___ Provided information ___

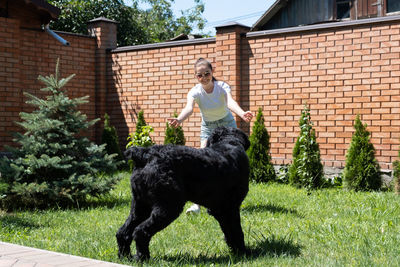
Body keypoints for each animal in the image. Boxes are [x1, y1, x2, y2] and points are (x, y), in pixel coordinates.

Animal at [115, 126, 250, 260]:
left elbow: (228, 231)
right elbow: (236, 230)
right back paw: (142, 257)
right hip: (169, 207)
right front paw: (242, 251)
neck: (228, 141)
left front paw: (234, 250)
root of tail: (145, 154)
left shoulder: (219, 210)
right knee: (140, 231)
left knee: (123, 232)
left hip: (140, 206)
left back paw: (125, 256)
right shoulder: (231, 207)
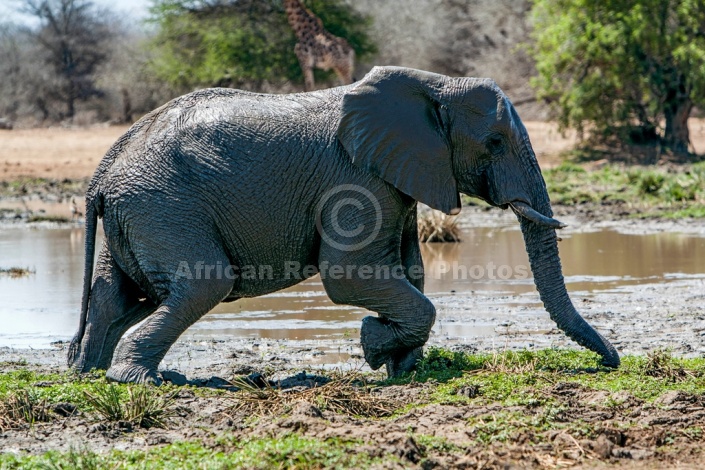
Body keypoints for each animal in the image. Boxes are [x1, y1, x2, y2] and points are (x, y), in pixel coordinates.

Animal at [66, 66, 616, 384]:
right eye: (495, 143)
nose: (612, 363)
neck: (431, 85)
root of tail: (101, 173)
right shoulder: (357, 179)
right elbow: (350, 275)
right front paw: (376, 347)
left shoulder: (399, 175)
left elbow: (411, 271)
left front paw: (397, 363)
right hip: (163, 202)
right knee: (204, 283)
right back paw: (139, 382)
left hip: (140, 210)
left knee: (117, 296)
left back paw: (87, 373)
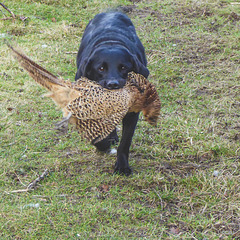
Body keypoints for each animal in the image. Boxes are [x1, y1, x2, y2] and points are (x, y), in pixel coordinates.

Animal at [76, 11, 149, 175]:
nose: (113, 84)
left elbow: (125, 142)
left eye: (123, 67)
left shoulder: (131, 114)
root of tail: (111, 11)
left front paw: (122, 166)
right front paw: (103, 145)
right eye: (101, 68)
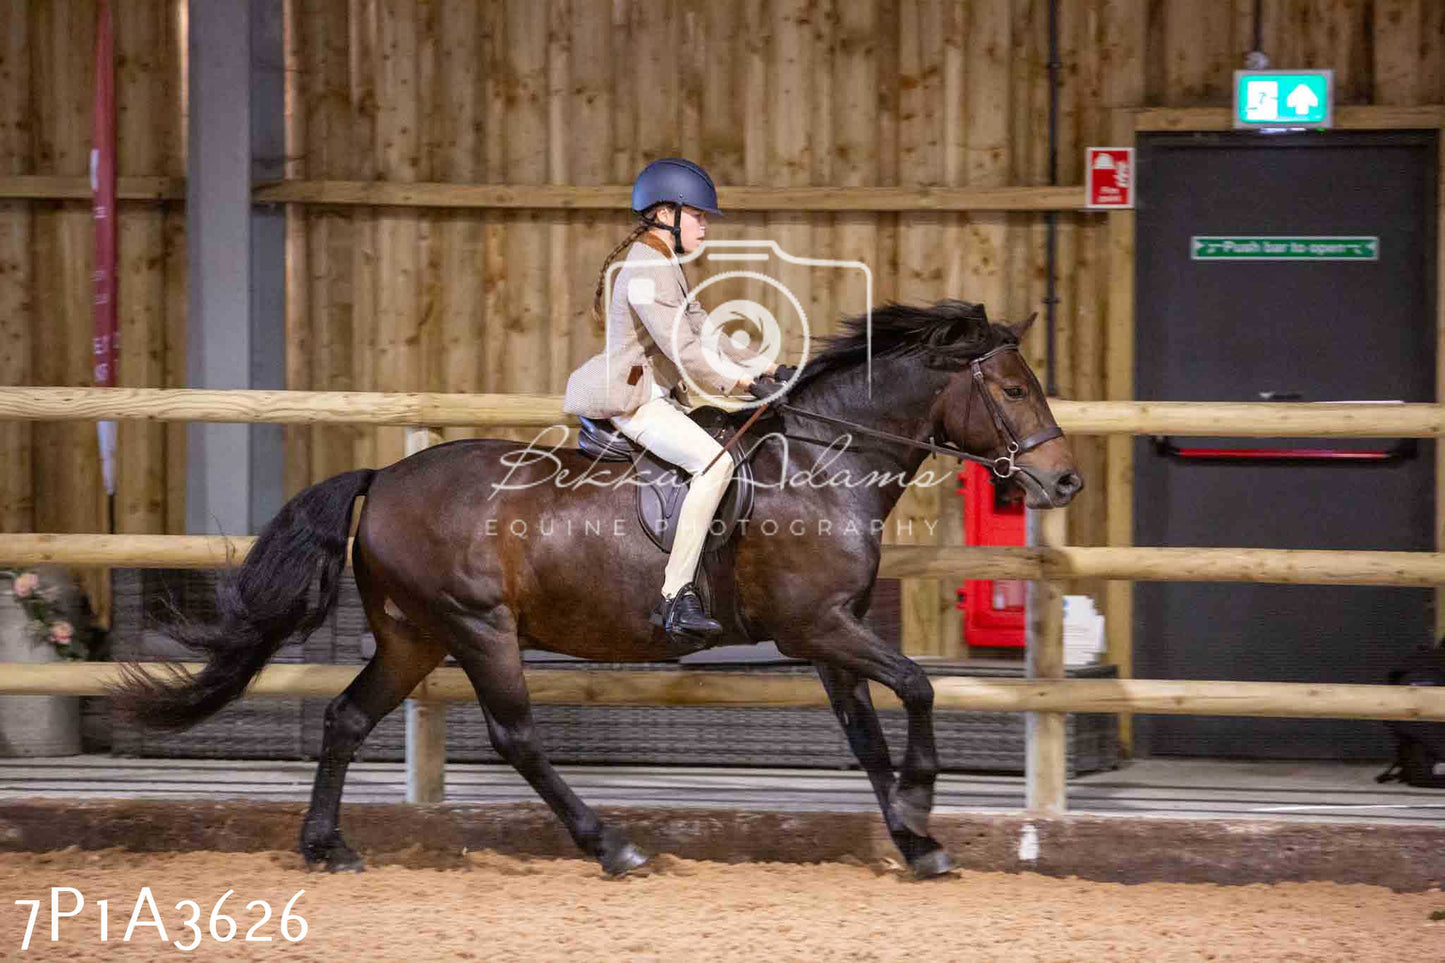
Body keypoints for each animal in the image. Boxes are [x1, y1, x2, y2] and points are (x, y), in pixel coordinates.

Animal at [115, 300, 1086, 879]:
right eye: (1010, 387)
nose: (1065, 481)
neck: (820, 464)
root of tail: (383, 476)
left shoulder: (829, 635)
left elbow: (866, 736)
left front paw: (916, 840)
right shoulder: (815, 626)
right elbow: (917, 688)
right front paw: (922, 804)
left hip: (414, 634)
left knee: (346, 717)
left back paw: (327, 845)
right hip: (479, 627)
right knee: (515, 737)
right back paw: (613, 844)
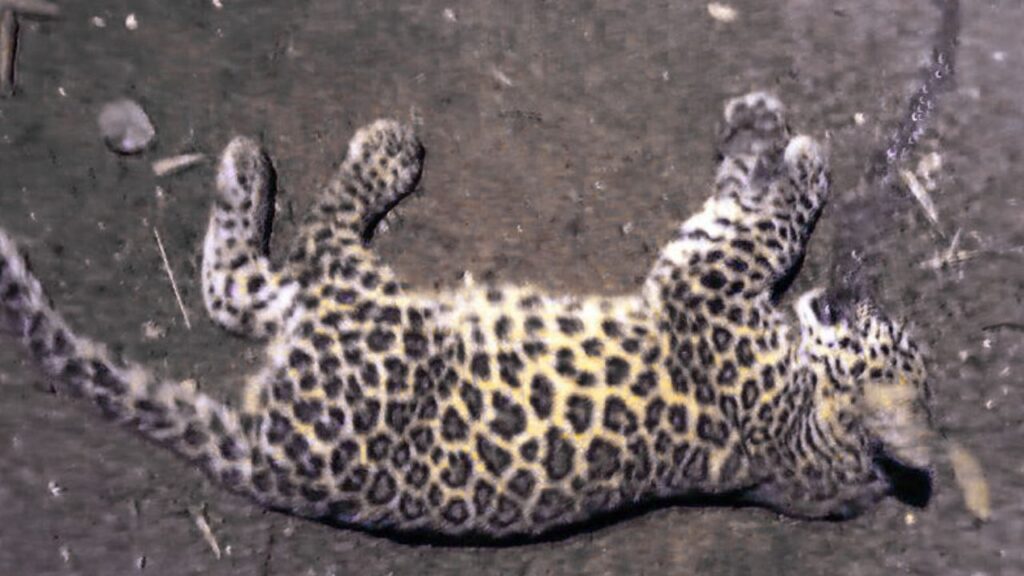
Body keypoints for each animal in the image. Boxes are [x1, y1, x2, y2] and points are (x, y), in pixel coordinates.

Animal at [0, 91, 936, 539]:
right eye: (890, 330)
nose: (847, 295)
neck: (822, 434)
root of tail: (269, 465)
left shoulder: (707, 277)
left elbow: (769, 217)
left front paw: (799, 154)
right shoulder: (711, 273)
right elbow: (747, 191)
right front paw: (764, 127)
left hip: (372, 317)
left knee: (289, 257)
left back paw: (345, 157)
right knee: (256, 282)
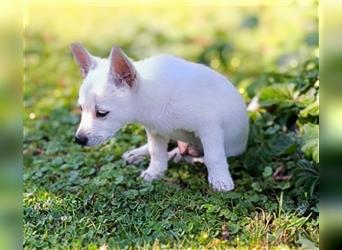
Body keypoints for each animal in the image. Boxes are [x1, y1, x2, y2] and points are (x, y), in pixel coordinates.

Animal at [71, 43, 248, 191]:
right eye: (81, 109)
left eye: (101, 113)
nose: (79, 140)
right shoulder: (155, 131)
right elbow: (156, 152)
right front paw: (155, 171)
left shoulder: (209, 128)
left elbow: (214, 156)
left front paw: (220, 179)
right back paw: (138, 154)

___

Activity:
Would you mind returning each entry above word for word, skipping the images?

Answer for this exercise:
Body keypoints for each animal in the image. Boxes are [x1, y1, x2, y2] and points are (x, y), in pixel coordinates.

Animal at [115, 126, 250, 260]:
left elbow: (228, 231)
right elbow: (236, 230)
right back paw: (142, 257)
right hip: (169, 207)
right front paw: (242, 251)
neck: (228, 141)
left front paw: (234, 250)
root of tail: (145, 154)
left shoulder: (219, 210)
right knee: (140, 231)
left knee: (123, 232)
left hip: (140, 206)
left back paw: (125, 256)
right shoulder: (231, 207)
Body keypoints for each animal in the image. Boxes are [x1, y1, x2, y2] and points are (x, y), in pixel coordinates.

Animal at [66, 66, 616, 384]:
right eye: (495, 143)
nose: (612, 363)
neck: (431, 85)
root of tail: (101, 173)
right shoulder: (357, 179)
right elbow: (350, 275)
right front paw: (376, 347)
left shoulder: (399, 175)
left elbow: (411, 271)
left front paw: (397, 363)
right hip: (163, 202)
right knee: (204, 283)
right back paw: (139, 382)
left hip: (140, 210)
left knee: (117, 296)
left back paw: (87, 373)
Body keypoints for each animal in the image. Boxes are [x1, y1, x2, y2] and points are (x, y), in pixel coordinates.

Animal at [76, 11, 149, 175]:
nose: (113, 84)
left elbow: (125, 142)
left eye: (123, 67)
left shoulder: (131, 114)
root of tail: (111, 11)
left front paw: (122, 166)
right front paw: (103, 145)
right eye: (101, 68)
Body keypoints for each animal in the image. Boxes are [x1, y1, x2, y2] and points are (x, y), in pixel coordinates.

Animal at [115, 300, 1086, 879]:
right eye: (1010, 387)
nose: (1065, 481)
neck: (820, 464)
root of tail: (383, 476)
left shoulder: (829, 635)
left elbow: (866, 736)
left front paw: (916, 840)
right shoulder: (815, 626)
right elbow: (917, 688)
right front paw: (922, 804)
left hip: (414, 634)
left knee: (346, 717)
left back paw: (327, 845)
right hip: (479, 627)
right knee: (515, 737)
right back paw: (613, 844)
Body keypoints for each animal in the image. Boxes are [x1, y1, x2, y2] and points are (x, y), in pixel coordinates.

Animal at [0, 91, 936, 539]:
right eye: (890, 330)
nose: (847, 295)
neck: (822, 434)
root of tail: (269, 465)
left shoulder: (707, 277)
left elbow: (769, 217)
left front paw: (799, 154)
right shoulder: (711, 273)
right elbow: (747, 191)
right front paw: (764, 127)
left hip: (372, 317)
left knee: (289, 257)
left back paw: (345, 157)
right knee: (256, 282)
Body keypoints for each animal in the image. Boxes are [x1, y1, x2, y2] and points are (x, y), in pixel coordinates.

Animal at [71, 43, 248, 191]:
right eye: (81, 109)
left eye: (101, 113)
nose: (79, 140)
right shoulder: (155, 131)
right elbow: (156, 152)
right front paw: (155, 171)
left shoulder: (209, 128)
left elbow: (214, 156)
left front paw: (220, 179)
right back paw: (138, 154)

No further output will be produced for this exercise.